## Text passage
.....
问题
I know that questions about .wav files in Python have been just about beaten to death, but I am extremely frustrated as no one's answer seems to be working for me. What I'm trying to do seems relatively simple to me: I want to know exactly what frequencies there are in a .wav file at given times. I want to know, for example, "from the time n milliseconds to n + 10 milliseconds, the average frequency of the sound was x hertz". I have seen people talking about Fourier transforms and Goertzel algorithms, as well as various modules, that I can't seem to figure out how to get to do what I've described. I've tried looking up such things as "find frequency of a wav file in python" about twenty times to no avail. Can someone please help me?
What I'm looking for is a solution like this pseudocode, or at least one that will do something like what the pseudocode is getting at:
import some_module_that_can_help_me_do_this as freq
file = 'output.wav'
start_time = 1000 # Start 1000 milliseconds into the file
end_time = 1010 # End 10 milliseconds thereafter
print("Average frequency = " + str(freq.average(start_time, end_time)) + " hz")
Please assume (as I'm sure you can tell) that I'm an idiot at math. This is my first question here so be gentle
回答1:
If you'd like to detect pitch of a sound (and it seems you do), then in terms of Python libraries your best bet is aubio. Please consult this example for implementation.
import sys
from aubio import source, pitch
win_s = 4096
hop_s = 512
s = source(your_file, samplerate, hop_s)
samplerate = s.samplerate
tolerance = 0.8
pitch_o = pitch("yin", win_s, hop_s, samplerate)
.....
## Material
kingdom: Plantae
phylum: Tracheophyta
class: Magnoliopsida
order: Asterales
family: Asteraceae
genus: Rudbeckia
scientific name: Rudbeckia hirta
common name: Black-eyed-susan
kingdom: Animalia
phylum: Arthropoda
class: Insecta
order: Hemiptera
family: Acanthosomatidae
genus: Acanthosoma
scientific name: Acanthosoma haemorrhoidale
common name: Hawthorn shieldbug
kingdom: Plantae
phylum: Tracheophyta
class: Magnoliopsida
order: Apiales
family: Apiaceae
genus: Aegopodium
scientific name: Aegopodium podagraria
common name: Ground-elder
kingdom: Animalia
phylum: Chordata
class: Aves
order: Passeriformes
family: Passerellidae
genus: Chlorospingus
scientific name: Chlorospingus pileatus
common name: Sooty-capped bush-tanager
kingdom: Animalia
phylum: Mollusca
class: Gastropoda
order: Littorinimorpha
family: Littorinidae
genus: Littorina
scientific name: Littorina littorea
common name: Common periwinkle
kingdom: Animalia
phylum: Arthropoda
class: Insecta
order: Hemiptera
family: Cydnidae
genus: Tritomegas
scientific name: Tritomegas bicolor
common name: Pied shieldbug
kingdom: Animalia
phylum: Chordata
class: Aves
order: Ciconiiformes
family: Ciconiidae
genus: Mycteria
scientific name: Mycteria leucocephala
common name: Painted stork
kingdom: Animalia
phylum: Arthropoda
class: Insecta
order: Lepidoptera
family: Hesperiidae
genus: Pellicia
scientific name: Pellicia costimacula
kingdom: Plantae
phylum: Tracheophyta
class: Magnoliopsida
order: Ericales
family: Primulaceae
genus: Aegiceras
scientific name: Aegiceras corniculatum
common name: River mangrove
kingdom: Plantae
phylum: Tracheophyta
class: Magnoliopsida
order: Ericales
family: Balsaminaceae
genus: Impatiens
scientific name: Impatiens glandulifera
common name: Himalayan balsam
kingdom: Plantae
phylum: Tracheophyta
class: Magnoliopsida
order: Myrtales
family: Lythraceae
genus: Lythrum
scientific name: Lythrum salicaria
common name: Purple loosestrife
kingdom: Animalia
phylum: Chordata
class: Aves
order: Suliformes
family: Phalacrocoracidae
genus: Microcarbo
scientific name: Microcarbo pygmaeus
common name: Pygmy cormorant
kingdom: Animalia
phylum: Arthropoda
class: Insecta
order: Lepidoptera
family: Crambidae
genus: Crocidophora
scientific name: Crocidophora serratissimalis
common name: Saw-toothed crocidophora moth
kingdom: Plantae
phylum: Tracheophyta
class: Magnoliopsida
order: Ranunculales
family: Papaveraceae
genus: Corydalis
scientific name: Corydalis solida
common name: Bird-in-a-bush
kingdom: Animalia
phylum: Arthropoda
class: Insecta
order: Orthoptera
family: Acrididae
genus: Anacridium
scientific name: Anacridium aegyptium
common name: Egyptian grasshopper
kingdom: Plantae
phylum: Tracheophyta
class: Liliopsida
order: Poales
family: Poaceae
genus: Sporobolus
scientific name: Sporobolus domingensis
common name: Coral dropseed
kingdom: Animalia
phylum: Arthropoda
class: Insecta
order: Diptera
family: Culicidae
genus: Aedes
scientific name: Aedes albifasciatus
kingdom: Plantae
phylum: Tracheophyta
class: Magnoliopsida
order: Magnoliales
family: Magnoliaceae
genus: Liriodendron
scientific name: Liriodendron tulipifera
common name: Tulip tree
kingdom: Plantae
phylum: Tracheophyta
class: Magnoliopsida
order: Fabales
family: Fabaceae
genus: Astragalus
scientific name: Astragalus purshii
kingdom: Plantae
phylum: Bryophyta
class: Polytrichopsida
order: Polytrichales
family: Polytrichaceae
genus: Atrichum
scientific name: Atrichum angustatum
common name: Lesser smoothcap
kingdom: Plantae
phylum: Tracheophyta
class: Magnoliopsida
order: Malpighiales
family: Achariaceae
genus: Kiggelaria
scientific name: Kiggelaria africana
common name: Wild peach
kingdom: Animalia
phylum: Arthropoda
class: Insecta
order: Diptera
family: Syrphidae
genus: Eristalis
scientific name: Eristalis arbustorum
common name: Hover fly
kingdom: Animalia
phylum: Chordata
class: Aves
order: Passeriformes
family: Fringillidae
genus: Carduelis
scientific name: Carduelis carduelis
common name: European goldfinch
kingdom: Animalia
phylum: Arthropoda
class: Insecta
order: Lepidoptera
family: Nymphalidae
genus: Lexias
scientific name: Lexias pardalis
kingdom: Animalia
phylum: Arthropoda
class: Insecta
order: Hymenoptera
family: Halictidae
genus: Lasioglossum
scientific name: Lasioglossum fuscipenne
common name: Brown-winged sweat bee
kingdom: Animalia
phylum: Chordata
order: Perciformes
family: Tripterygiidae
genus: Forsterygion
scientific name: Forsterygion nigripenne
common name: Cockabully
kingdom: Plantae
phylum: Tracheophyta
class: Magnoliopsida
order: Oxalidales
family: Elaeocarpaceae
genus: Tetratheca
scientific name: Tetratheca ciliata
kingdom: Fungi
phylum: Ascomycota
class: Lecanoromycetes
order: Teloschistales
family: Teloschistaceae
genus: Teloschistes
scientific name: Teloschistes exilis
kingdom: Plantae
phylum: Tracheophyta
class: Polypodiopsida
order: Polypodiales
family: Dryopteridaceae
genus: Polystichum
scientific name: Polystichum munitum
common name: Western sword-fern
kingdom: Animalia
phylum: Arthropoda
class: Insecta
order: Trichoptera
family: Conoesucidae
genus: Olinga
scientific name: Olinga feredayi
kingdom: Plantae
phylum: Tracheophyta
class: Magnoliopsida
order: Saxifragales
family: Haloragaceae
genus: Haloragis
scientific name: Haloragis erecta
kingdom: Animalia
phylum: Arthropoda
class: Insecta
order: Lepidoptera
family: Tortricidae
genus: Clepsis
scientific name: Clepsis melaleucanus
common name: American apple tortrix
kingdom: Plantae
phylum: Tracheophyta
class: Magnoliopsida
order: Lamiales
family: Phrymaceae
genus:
.....
## Set problem A
In the .wav frequency thread, reproduce the part between "What I'm looking" and "example for implementation.", inclusive, and switch "pseudocode" to "sketch".
## Set problem B
Resume the .wav frequency thread from the point where it stops.
The listing comes from a separate source.

## Written response A
What I'm looking for is a solution like this sketch, or at least one that will do something like what the sketch is getting at:
import some_module_that_can_help_me_do_this as freq
file = 'output.wav'
start_time = 1000 # Start 1000 milliseconds into the file
end_time = 1010 # End 10 milliseconds thereafter
print("Average frequency = " + str(freq.average(start_time, end_time)) + " hz")
Please assume (as I'm sure you can tell) that I'm an idiot at math. This is my first question here so be gentle
回答1:
If you'd like to detect pitch of a sound (and it seems you do), then in terms of Python libraries your best bet is aubio. Please consult this example for implementation.

## Written response B
pitch_o.set_unit("midi")
pitch_o.set_tolerance(tolerance)
pitches = []
confidences = []
total_frames = 0
while True:
samples, read = s()
pitch = pitch_o(samples)[0]
pitches += [pitch]
confidence = pitch_o.get_confidence()
confidences += [confidence]
total_frames += read
if read < hop_s: break
print("Average frequency = " + str(np.array(pitches).mean()) + " hz")
Be sure to check docs on pitch detection methods.
I also thought you might be interested in estimation of mean frequency and some other audio parameters without using any special libraries. Let's just use numpy! This should give you much better insight into how such audio features can be calculated. It's based off specprop from seewave package. Check docs for meaning of computed features.
import numpy as np
def spectral_properties(y: np.ndarray, fs: int) -> dict:
spec = np.abs(np.fft.rfft(y))
freq = np.fft.rfftfreq(len(y), d=1 / fs)
spec = np.abs(spec)
amp = spec / spec.sum()
mean = (freq * amp).sum()
sd = np.sqrt(np.sum(amp * ((freq - mean) ** 2)))
amp_cumsum = np.cumsum(amp)
median = freq[len(amp_cumsum[amp_cumsum <= 0.5]) + 1]
mode = freq[amp.argmax()]
Q25 = freq[len(amp_cumsum[amp_cumsum <= 0.25]) + 1]
Q75 = freq[len(amp_cumsum[amp_cumsum <= 0.75]) + 1]
IQR = Q75 - Q25
z = amp - amp.mean()
w = amp.std()
skew = ((z ** 3).sum() / (len(spec) - 1)) / w ** 3
kurt = ((z ** 4).sum() / (len(spec) - 1)) / w ** 4
result_d = {
'mean': mean,
'sd': sd,
'median': median,
'mode': mode,
'Q25': Q25,
'Q75': Q75,
'IQR': IQR,
'skew': skew,
'kurt': kurt
}
return result_d
回答2:
Try something along the below, it worked for me with a sine wave file with a freq of 1234 I generated from this page.
from scipy.io import wavfile
def freq(file, start_time, end_time):
sample_rate, data = wavfile.read(file)
start_point = int(sample_rate * start_time / 1000)
end_point = int(sample_rate * end_time / 1000)
length = (end_time - start_time) / 1000
counter = 0
for i in range(start_point, end_point):
if data[i] < 0 and data[i+1] > 0:
counter += 1
return counter/length
freq("sin.wav", 1000 ,2100)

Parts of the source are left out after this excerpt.